──────── Material provided

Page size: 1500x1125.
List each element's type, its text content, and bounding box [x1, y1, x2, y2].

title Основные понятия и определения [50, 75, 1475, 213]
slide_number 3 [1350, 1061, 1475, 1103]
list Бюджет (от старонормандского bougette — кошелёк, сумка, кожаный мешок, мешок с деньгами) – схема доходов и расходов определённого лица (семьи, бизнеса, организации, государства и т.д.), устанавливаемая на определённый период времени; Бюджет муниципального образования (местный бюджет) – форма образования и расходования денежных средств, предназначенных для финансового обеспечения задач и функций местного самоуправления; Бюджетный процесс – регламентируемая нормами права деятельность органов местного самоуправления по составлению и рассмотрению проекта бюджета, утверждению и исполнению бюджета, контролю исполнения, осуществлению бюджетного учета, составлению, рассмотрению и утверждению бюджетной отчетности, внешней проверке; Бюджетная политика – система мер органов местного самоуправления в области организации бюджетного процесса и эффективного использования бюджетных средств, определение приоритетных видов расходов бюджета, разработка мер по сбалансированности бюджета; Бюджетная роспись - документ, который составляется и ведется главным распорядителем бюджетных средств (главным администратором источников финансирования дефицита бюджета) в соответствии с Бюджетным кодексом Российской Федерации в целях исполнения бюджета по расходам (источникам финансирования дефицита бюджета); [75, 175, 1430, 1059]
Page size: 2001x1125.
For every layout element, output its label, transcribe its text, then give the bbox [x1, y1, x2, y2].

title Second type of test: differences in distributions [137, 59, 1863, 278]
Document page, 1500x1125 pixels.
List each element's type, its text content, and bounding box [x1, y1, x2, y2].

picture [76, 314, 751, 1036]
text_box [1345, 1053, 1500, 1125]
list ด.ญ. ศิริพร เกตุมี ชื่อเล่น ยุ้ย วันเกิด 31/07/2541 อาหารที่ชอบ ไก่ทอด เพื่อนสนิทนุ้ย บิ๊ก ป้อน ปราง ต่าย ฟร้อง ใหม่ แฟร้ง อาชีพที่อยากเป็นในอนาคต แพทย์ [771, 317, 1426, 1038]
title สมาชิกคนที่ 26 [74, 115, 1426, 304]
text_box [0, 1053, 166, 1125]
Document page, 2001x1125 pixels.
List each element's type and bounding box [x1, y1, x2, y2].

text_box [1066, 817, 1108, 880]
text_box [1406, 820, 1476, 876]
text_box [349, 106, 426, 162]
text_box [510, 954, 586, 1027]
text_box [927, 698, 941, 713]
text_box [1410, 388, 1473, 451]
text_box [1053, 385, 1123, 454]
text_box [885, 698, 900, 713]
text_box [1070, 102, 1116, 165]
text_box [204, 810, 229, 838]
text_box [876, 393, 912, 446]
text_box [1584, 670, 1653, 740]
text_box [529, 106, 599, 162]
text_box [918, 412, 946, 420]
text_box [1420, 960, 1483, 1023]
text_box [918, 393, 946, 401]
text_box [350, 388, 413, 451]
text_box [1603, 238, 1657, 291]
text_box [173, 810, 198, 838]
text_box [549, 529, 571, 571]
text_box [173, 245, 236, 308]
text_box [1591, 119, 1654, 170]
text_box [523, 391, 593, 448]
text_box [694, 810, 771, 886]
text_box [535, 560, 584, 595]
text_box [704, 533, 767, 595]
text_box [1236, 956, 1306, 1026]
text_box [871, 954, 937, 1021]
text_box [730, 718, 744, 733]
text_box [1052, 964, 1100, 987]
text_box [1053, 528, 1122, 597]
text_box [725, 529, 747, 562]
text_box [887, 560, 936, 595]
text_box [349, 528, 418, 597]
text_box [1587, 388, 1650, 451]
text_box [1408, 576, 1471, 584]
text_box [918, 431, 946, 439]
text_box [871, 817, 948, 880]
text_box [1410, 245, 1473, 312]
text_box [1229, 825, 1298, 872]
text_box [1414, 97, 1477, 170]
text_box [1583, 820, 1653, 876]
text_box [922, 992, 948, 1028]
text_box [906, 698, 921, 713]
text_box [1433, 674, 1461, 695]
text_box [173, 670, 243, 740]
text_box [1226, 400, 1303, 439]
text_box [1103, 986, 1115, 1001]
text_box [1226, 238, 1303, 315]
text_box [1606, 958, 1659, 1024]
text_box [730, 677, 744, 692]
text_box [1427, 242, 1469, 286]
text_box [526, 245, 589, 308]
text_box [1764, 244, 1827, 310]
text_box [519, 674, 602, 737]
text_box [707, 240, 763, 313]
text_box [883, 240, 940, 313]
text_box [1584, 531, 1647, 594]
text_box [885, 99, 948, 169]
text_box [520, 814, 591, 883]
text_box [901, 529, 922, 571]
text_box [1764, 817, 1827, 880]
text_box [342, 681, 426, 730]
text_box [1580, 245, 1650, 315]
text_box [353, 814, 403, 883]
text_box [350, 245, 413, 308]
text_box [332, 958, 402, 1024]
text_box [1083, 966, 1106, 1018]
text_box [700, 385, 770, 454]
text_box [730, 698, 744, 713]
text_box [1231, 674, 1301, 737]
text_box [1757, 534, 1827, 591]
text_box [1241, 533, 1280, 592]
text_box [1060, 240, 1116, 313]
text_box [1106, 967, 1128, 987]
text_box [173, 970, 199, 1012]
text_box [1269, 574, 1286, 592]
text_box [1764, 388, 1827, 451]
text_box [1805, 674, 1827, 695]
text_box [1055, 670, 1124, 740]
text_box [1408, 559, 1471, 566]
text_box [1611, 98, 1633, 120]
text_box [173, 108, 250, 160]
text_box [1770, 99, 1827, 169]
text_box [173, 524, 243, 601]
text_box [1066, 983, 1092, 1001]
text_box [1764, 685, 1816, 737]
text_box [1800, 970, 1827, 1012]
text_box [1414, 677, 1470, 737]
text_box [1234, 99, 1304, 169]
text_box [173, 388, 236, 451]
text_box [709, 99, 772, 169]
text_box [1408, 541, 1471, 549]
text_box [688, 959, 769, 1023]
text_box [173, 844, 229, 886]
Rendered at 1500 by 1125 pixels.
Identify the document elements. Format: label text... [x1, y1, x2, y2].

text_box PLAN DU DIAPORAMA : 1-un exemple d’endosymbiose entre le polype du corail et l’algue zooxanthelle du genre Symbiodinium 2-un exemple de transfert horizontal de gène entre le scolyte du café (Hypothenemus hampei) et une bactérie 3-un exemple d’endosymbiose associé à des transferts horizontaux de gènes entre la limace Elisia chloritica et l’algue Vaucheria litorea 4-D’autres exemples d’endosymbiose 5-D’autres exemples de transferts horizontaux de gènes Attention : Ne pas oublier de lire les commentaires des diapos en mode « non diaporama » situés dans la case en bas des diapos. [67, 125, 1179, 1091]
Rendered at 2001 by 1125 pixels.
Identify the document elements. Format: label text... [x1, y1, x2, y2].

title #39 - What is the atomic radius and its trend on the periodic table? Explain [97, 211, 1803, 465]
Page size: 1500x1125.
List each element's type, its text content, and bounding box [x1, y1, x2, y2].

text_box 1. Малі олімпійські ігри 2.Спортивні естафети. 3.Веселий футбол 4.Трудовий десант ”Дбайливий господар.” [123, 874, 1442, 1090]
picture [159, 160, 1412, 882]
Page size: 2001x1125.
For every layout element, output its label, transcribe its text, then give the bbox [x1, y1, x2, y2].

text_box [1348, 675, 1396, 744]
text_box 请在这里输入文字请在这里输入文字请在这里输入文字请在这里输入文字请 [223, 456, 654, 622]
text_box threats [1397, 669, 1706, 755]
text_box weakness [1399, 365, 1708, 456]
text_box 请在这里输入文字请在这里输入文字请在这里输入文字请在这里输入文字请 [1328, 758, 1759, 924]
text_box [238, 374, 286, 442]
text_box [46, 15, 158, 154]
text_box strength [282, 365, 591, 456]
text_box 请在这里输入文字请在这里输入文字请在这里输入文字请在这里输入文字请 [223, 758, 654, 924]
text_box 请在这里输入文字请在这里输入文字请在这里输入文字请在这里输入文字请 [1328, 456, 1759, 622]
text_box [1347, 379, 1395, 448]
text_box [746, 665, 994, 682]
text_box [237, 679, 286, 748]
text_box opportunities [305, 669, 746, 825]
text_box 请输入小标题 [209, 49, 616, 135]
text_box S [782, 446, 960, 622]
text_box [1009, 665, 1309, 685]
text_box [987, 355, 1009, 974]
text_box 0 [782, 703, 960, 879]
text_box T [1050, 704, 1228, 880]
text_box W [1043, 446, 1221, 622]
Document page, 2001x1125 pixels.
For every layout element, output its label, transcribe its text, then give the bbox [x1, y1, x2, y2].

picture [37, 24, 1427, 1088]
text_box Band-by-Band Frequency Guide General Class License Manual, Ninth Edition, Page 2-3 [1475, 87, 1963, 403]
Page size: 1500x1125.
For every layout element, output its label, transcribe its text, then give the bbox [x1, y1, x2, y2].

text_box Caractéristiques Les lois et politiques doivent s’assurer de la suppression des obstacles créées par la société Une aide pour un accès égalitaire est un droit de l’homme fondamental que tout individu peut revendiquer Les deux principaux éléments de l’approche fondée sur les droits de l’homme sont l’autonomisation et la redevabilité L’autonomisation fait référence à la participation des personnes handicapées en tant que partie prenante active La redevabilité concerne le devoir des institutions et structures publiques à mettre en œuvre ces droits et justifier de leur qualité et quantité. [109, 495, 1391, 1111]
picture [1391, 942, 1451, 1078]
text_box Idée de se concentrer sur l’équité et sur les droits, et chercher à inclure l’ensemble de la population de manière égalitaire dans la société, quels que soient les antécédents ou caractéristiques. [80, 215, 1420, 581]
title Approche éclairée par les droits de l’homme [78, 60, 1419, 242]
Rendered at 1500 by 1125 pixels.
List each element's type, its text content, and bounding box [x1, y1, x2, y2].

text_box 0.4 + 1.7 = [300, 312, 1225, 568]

────────────────

• [Problem] The result consists of the line with "text_box [1348, 675, 1396, 744]" through the last line of the entries above, repeated exactly and with nothing else.

• [Answer to the exercise]
text_box [1348, 675, 1396, 744]
text_box 请在这里输入文字请在这里输入文字请在这里输入文字请在这里输入文字请 [223, 456, 654, 622]
text_box threats [1397, 669, 1706, 755]
text_box weakness [1399, 365, 1708, 456]
text_box 请在这里输入文字请在这里输入文字请在这里输入文字请在这里输入文字请 [1328, 758, 1759, 924]
text_box [238, 374, 286, 442]
text_box [46, 15, 158, 154]
text_box strength [282, 365, 591, 456]
text_box 请在这里输入文字请在这里输入文字请在这里输入文字请在这里输入文字请 [223, 758, 654, 924]
text_box 请在这里输入文字请在这里输入文字请在这里输入文字请在这里输入文字请 [1328, 456, 1759, 622]
text_box [1347, 379, 1395, 448]
text_box [746, 665, 994, 682]
text_box [237, 679, 286, 748]
text_box opportunities [305, 669, 746, 825]
text_box 请输入小标题 [209, 49, 616, 135]
text_box S [782, 446, 960, 622]
text_box [1009, 665, 1309, 685]
text_box [987, 355, 1009, 974]
text_box 0 [782, 703, 960, 879]
text_box T [1050, 704, 1228, 880]
text_box W [1043, 446, 1221, 622]
Document page, 2001x1125 pixels.
For every layout element, output its label, transcribe its text, then give the bbox [x1, y1, x2, y2].

picture [37, 24, 1427, 1088]
text_box Band-by-Band Frequency Guide General Class License Manual, Ninth Edition, Page 2-3 [1475, 87, 1963, 403]
Page size: 1500x1125.
For every layout element, output its label, transcribe its text, then give the bbox [x1, y1, x2, y2].

text_box Caractéristiques Les lois et politiques doivent s’assurer de la suppression des obstacles créées par la société Une aide pour un accès égalitaire est un droit de l’homme fondamental que tout individu peut revendiquer Les deux principaux éléments de l’approche fondée sur les droits de l’homme sont l’autonomisation et la redevabilité L’autonomisation fait référence à la participation des personnes handicapées en tant que partie prenante active La redevabilité concerne le devoir des institutions et structures publiques à mettre en œuvre ces droits et justifier de leur qualité et quantité. [109, 495, 1391, 1111]
picture [1391, 942, 1451, 1078]
text_box Idée de se concentrer sur l’équité et sur les droits, et chercher à inclure l’ensemble de la population de manière égalitaire dans la société, quels que soient les antécédents ou caractéristiques. [80, 215, 1420, 581]
title Approche éclairée par les droits de l’homme [78, 60, 1419, 242]
Rendered at 1500 by 1125 pixels.
List each element's type, its text content, and bounding box [x1, y1, x2, y2].

text_box 0.4 + 1.7 = [300, 312, 1225, 568]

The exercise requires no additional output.